Disgustingly Yummy Foods
Listen to the Recess! Clip
Author | Laurie Taylor |
Air Date | 10/10/2002 |
Disgustingly Yummy Foods Transcript
While we all know that October is famous for Halloween candy, it is also a month to celebrate strange foods in general. October 9 (1996) marks the day that a well-known American food company made the world’s largest grilled cheese sandwich, weighing in at around 3,000 pounds. And October 11, 1987, produced the world’s largest pizza — 98,248 slices that fed 30,000 people.
But, lest we forget the rightfully resident creepier crawlier foods this month, October 14 is National Chocolate-Covered Bug Day. Like Calvin, the quirky little boy from the “Calvin and Hobbes” comic strip, the kid in all of us knows the value of the well-placed gross-out, even if you’re just pretending to eat maggot porridge instead of something ordinary like soup with rice. One of the ways kids test each other on the playground, after all, is with over-the-top shockers. Remember “Great Green Gobs”? Even adults have gotten into the act – look at the things the contestants are asked to eat on all those reality shows!

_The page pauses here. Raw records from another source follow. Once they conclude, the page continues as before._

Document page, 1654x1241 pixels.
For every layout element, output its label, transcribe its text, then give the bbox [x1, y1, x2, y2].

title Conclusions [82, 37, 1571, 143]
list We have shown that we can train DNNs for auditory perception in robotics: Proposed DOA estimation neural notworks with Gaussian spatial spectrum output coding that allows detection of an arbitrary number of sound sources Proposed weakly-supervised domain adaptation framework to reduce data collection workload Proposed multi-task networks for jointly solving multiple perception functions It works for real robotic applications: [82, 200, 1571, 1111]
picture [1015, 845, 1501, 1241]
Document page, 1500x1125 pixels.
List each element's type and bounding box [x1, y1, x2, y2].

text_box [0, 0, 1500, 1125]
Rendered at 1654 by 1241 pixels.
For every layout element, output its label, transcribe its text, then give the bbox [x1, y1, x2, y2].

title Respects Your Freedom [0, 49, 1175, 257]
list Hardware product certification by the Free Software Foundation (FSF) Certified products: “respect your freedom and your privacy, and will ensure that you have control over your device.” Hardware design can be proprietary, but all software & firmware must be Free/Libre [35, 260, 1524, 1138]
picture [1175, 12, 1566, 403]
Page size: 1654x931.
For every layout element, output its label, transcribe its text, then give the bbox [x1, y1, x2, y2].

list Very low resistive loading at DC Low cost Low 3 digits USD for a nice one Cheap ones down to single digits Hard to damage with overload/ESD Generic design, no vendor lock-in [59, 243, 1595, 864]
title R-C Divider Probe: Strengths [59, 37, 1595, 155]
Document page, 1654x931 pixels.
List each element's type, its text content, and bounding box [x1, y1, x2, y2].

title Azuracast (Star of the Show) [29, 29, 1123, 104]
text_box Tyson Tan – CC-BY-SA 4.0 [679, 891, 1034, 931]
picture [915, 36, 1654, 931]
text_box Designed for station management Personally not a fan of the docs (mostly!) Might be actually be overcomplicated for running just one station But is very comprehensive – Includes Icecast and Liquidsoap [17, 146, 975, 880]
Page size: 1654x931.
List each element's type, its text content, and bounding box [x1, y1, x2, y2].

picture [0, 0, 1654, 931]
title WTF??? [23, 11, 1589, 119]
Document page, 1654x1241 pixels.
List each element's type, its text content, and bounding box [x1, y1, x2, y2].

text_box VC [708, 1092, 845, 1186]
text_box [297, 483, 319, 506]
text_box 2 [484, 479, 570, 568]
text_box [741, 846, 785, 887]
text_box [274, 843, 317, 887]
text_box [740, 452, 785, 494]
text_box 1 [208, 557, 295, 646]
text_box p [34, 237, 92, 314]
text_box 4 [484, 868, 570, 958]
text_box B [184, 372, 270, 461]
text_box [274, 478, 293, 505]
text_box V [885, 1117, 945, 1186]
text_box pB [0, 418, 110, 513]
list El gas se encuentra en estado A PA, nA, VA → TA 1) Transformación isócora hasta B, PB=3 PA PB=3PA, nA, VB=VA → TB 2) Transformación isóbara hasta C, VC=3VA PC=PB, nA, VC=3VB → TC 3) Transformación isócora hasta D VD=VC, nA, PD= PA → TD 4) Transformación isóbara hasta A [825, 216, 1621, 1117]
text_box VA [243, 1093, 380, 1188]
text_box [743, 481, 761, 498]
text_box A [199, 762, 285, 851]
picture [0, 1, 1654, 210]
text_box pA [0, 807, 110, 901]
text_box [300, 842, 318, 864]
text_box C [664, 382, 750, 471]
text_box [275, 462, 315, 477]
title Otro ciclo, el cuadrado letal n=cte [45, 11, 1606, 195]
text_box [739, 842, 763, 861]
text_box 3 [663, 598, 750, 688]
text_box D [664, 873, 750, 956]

For the squeamish grade-schooler, fake creepy crawlies like gummy worms and gummy slimy slugs are always available as substitutes. But for the brave of heart, extreme eater, there are candies like chocolate-covered grasshoppers and premium chocolate covered cricket bon-bons, which are, according to the description “real crickets smothered in delicious chocolate and wrapped in pretty colored foil. Crickets are cooked crisp . . . and mixed into each chocolate.” Curious kids can find this party-stopper at realcooltoys.com. For those adventurous young taste buds that want to eat candy bugs but just aren’t chocolate fans, there are other options like ant candies and cricket lollipops. There are also confections like mealworm lollipops, but I think you get the point.
Most kids won’t be asking you to pick up a bag of edible insects at the store, but chocolate and candied bugs are an interesting way to get kids to think about the food they eat and why they find some things gross and others appetizing — what makes Mom’s broccoli supreme so boring and gobstoppers so enticing? How much is actually taste and how much is learned? And can the ability to play games with food help to transform the grosser things (like bugs or broccoli) into yummy delights? And if all this talk of candied or chocolated bugs isn’t enough, October 30th is “Look in the Back of Your Refrigerator Day.” Kids like Calvin are sure to be pleased.